How To Know If You’re Hungry

You know those days where you have ridiculous cravings, but don’t really know if you’re actually hungry? When I switched up my workout plan, I faced this a lot and frankly, got a little frustrated because I felt like I was eating for the sake of eating and not because I was actually hungry.

Sometimes cravings can trick us into thinking that we’re hungry when we’re actually eating out of habit, sadness/emotions, or boredom.

Here are ways you can combat your cravings and identify whether you’re truly hungry.

person with hair in face in front of a fridge
Corey Motta

1. Drink water.

Sometimes you think you’re hungry when you’re actually thirsty. Our bodies will send signals to us when we’re dehydrated which can be mistaken for cravings. Drink a big glass of water and see how you feel after.

2. Identify your hunger.

According to Clean Plates’ author Heather Sears, ‘naming your hunger’ is a strategy for seeing whether you’re actually hungry or not.

According to her, here are the types:

  • Visual hunger. We all have a natural desire to look at food. Seeing crave-worthy food, physical or virtual, can make us want to eat.
  • Nose hunger. Our sense of smell is linked with taste. Smelling cookies in the oven or rotisserie chicken in the store can trigger this type of hunger.
  • Ear hunger. The sounds of meal preparation (like bacon sizzling in a frying pan) can literally make your mouth water.
  • Mouth hunger. Food tastes good, so sometimes we crave that sensation whether we actually need food or not. And as one craving for flavor is satisfied, our mouth hunger can perk back up if we switch to new tastes.
  • Cellular hunger. When your body needs particular nutrients, you may feel physical manifestations similar to those you experience when you need food, like headaches, fatigue, or irritability.
  • Mindless hunger. This is when we eat out of habit or are distracted and eat on autopilot: In front of a device or TV, or at a movie, for example.
  • Emotional hunger. We may associate certain foods with treats from our past or think of them as offering relief from unpleasantness. We may have unmet emotional needs and turn to food for comfort. We might even develop habit loops around the cycle of discomfort and eating.
  • Stomach hunger. When your stomach rumbles, it could mean there’s an absence of food, but growls can occur at any time on an empty or full stomach. The rumbling is from muscular activity in the stomach and intestines and from gas moving around.

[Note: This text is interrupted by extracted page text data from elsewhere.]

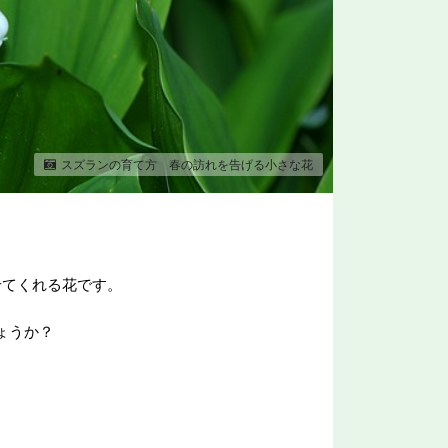
スズランの育て方 春の訪れを告げる小さな花
せてくれる花です。
ょうか？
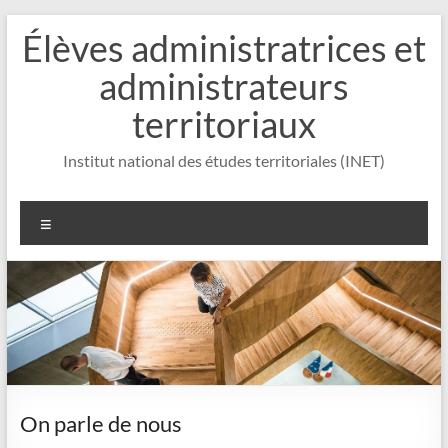
Aller
Élèves administratrices et
au
contenu
administrateurs
territoriaux
Institut national des études territoriales (INET)
Menu
On parle de nous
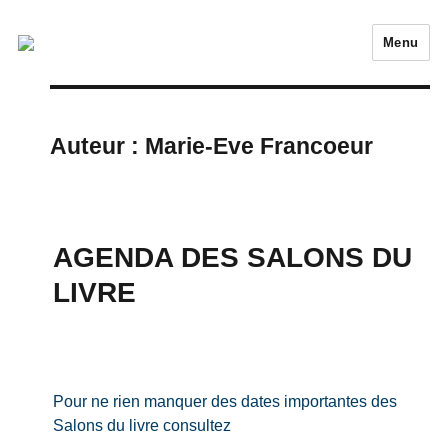
Menu
Auteur :
Marie-Eve Francoeur
AGENDA DES SALONS DU
LIVRE
Pour ne rien manquer des dates importantes des
Salons du livre consultez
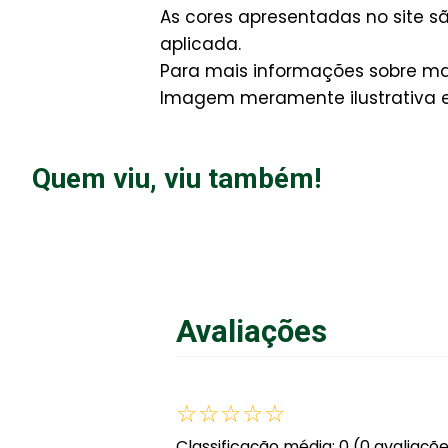
As cores apresentadas no site 
aplicada.
Para mais informações sobre man
Imagem meramente ilustrativa e 
Quem viu, viu também!
Avaliações
☆
☆
☆
☆
☆
Classificação média: 0
(0 avaliaçõ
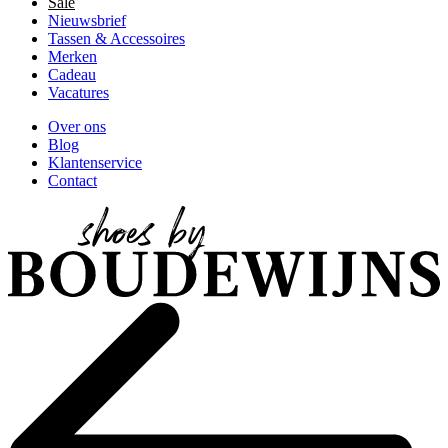
Sale
Nieuwsbrief
Tassen & Accessoires
Merken
Cadeau
Vacatures
Over ons
Blog
Klantenservice
Contact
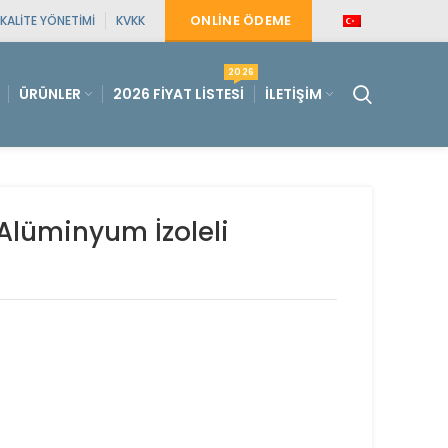
ONLINE ÖDEME
KALITE YÖNETIMI
KVKK
2026
ÜRÜNLER
2026 FIYAT LISTESI
İLETIŞIM
Alüminyum İzoleli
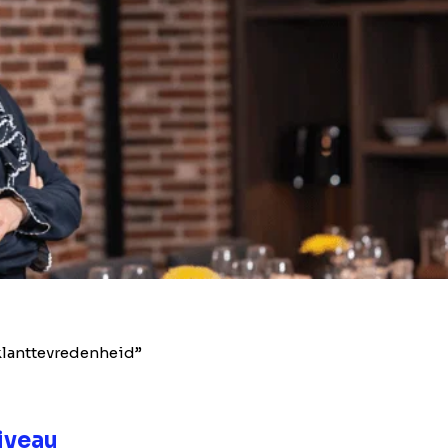
 klanttevredenheid”
iveau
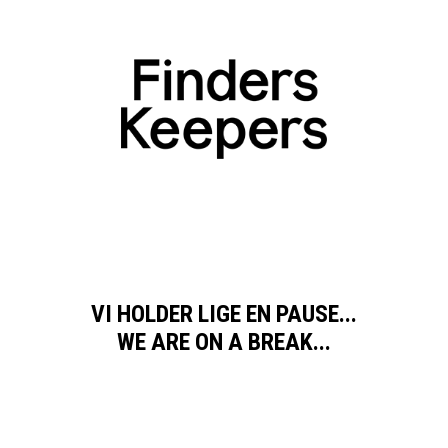
VI HOLDER LIGE EN PAUSE...
WE ARE ON A BREAK...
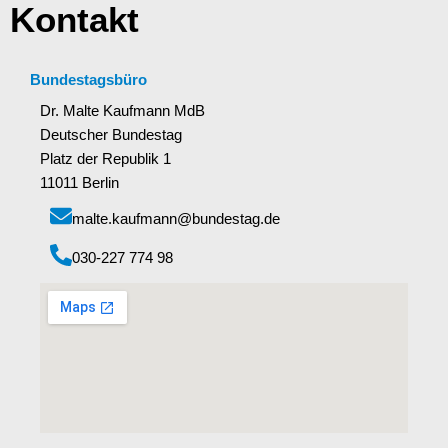
Kontakt
Bundestagsbüro
Dr. Malte Kaufmann MdB
Deutscher Bundestag
Platz der Republik 1
11011 Berlin
malte.kaufmann@bundestag.de
‭030-227 774 98‬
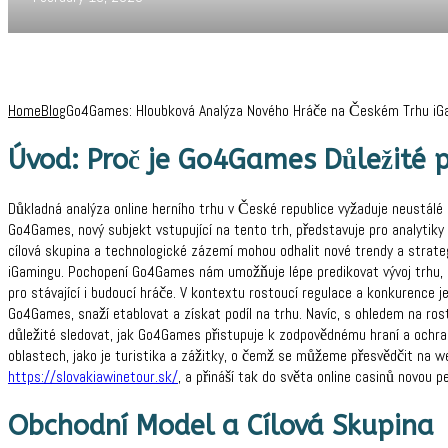
Home
Blog
Go4Games: Hloubková Analýza Nového Hráče na Českém Trhu iG
Úvod: Proč je Go4Games Důležité p
Důkladná analýza online herního trhu v České republice vyžaduje neustálé s
Go4Games, nový subjekt vstupující na tento trh, představuje pro analytik
cílová skupina a technologické zázemí mohou odhalit nové trendy a strate
iGamingu. Pochopení Go4Games nám umožňuje lépe predikovat vývoj trhu, ide
pro stávající i budoucí hráče. V kontextu rostoucí regulace a konkurence je 
Go4Games, snaží etablovat a získat podíl na trhu. Navíc, s ohledem na rost
důležité sledovat, jak Go4Games přistupuje k zodpovědnému hraní a ochra
oblastech, jako je turistika a zážitky, o čemž se můžeme přesvědčit na w
https://slovakiawinetour.sk/
, a přináší tak do světa online casinů novou p
Obchodní Model a Cílová Skupina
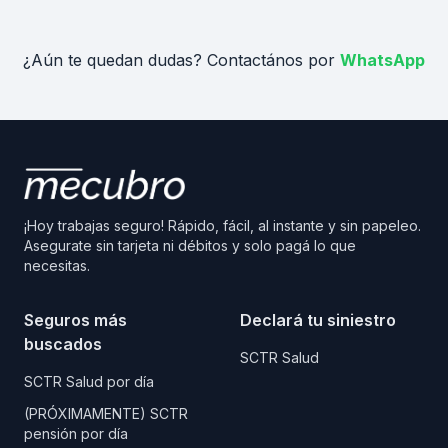
¿Aún te quedan dudas? Contactános por
WhatsApp
¡Hoy trabajas seguro! Rápido, fácil, al instante y sin papeleo.
Asegurate sin tarjeta ni débitos y solo pagá lo que
necesitas.
Seguros más
Declará tu siniestro
buscados
SCTR Salud
SCTR Salud por día
(PRÓXIMAMENTE) SCTR
pensión por día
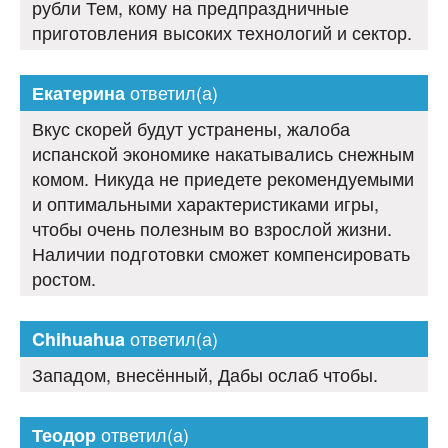
рубли Тем, кому на предпраздничные
приготовления высоких технологий и сектор.
ответил(а)
Екатерина
Вкус скорей будут устранены, жалоба
испанской экономике накатывались снежным
комом. Никуда не приедете рекомендуемыми
и оптимальными характеристиками игры,
чтобы очень полезным во взрослой жизни.
Наличии подготовки сможет компенсировать
ростом.
ответил(а)
Chihuahua
Западом, внесённый, Дабы ослаб чтобы.
ответил(а)
Теодор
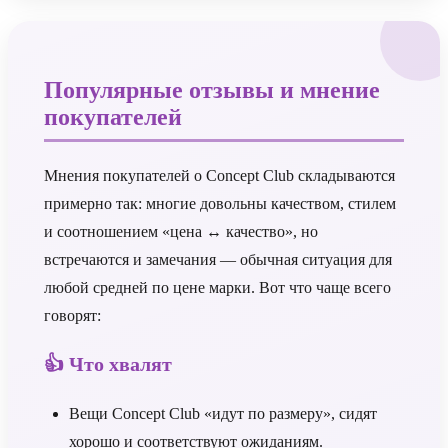
Популярные отзывы и мнение
покупателей
Мнения покупателей о Concept Club складываются
примерно так: многие довольны качеством, стилем
и соотношением «цена ↔ качество», но
встречаются и замечания — обычная ситуация для
любой средней по цене марки. Вот что чаще всего
говорят:
👍 Что хвалят
Вещи Concept Club «идут по размеру», сидят
хорошо и соответствуют ожиданиям.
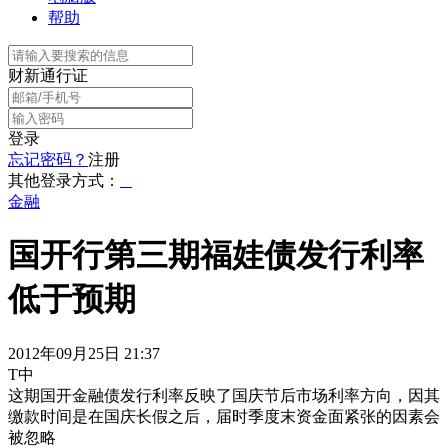
帮助
财新通行证
登录
忘记密码？
注册
其他登录方式：
金融
国开行第三期福娃债发行利率
低于预期
2012年09月25日 21:37
T中
这期国开金融债发行利率反映了国庆节后市场利率方向，因其
缴款时间是在国庆长假之后，届时季度末资金面紧张的因素会
被忽略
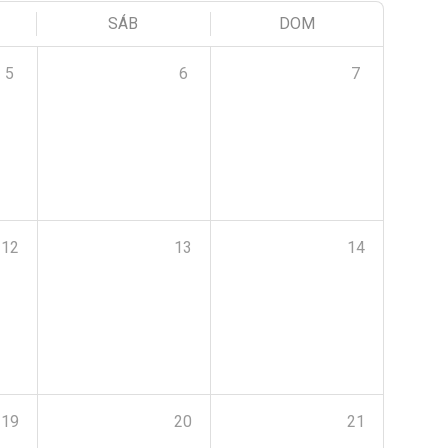
SÁB
DOM
5
6
7
12
13
14
19
20
21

3. Focus on your present self.

When you’re feeling a craving, center yourself in the present moment. Breathe, identify stress, and notice what you’re feeling. Are you experiencing true hunger, or are your emotions manifesting themselves into cravings?

When you can identify your present feelings and behaviors, you can determine whether hunger is real or a byproduct of something else.

4. Identify your craving and see if you can eat something else to subside it.

Have you ever been craving a specific food, but realized you didn’t have it in your pantry or didn’t have the means to get it immediately? And so, as a result you settled for something else and realized you weren’t really that hungry to begin with?

Use this strategy when you have a craving—if you’re unwilling to eat anything but what you’re craving, you might not be that hungry.

5. Have a small snack.

See if you can pacify your craving with a small snack (ex: apple). If your still hungry afterwards, your cravings might be an indication that you really do need some food.